## Problem to solve
Would you reproduce, without any alteration, the lines from the opening line of the entries through the line that has "Спиртовые дрожжи Nomikai" in it?

Data section start

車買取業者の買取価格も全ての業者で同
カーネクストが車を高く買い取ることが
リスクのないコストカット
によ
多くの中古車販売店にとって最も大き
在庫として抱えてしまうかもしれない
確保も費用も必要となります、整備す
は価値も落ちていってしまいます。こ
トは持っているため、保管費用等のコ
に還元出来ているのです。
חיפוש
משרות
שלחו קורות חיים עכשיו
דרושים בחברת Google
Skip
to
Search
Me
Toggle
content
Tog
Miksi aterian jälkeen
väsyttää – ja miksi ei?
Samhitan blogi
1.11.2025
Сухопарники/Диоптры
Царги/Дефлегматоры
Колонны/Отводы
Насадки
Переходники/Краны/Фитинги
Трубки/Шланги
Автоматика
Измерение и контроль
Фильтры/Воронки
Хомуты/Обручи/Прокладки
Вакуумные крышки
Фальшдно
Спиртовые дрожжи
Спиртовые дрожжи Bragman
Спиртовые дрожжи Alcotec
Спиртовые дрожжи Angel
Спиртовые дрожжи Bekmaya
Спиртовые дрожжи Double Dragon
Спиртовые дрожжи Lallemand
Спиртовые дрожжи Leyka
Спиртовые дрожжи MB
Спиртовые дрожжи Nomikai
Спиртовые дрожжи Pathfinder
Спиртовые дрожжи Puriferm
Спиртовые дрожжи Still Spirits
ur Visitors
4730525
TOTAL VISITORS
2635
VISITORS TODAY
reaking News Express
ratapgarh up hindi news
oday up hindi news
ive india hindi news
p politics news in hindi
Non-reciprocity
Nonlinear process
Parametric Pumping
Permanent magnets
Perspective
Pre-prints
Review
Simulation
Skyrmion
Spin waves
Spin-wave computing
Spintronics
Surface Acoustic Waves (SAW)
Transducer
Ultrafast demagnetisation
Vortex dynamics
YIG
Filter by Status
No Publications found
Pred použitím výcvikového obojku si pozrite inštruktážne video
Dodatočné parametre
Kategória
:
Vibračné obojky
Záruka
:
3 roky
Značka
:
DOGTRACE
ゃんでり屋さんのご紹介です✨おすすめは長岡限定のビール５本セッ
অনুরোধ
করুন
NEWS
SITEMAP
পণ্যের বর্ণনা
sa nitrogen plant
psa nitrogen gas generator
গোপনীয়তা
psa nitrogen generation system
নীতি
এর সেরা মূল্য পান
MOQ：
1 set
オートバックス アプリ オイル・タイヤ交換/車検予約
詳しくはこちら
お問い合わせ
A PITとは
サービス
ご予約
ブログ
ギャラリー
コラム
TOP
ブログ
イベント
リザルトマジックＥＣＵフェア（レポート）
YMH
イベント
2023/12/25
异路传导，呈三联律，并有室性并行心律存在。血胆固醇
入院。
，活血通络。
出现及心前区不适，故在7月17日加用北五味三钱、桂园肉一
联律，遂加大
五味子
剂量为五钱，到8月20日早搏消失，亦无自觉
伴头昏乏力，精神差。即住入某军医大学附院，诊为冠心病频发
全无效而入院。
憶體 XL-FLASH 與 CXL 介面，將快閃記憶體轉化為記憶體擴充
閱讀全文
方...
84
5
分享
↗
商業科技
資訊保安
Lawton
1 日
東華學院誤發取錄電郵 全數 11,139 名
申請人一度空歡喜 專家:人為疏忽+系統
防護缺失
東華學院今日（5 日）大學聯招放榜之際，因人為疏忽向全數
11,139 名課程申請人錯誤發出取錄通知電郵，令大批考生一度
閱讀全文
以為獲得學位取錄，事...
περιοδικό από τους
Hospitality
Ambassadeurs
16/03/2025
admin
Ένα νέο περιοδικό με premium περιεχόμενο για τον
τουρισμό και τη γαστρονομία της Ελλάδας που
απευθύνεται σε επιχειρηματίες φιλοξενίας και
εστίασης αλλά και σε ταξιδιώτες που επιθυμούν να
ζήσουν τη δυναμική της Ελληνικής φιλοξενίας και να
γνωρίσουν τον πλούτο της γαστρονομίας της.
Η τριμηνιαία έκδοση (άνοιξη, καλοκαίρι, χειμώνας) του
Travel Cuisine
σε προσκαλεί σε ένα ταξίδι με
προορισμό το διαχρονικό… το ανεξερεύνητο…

Data section end

## Exercise answer
車買取業者の買取価格も全ての業者で同
カーネクストが車を高く買い取ることが
リスクのないコストカット
によ
多くの中古車販売店にとって最も大き
在庫として抱えてしまうかもしれない
確保も費用も必要となります、整備す
は価値も落ちていってしまいます。こ
トは持っているため、保管費用等のコ
に還元出来ているのです。
חיפוש
משרות
שלחו קורות חיים עכשיו
דרושים בחברת Google
Skip
to
Search
Me
Toggle
content
Tog
Miksi aterian jälkeen
väsyttää – ja miksi ei?
Samhitan blogi
1.11.2025
Сухопарники/Диоптры
Царги/Дефлегматоры
Колонны/Отводы
Насадки
Переходники/Краны/Фитинги
Трубки/Шланги
Автоматика
Измерение и контроль
Фильтры/Воронки
Хомуты/Обручи/Прокладки
Вакуумные крышки
Фальшдно
Спиртовые дрожжи
Спиртовые дрожжи Bragman
Спиртовые дрожжи Alcotec
Спиртовые дрожжи Angel
Спиртовые дрожжи Bekmaya
Спиртовые дрожжи Double Dragon
Спиртовые дрожжи Lallemand
Спиртовые дрожжи Leyka
Спиртовые дрожжи MB
Спиртовые дрожжи Nomikai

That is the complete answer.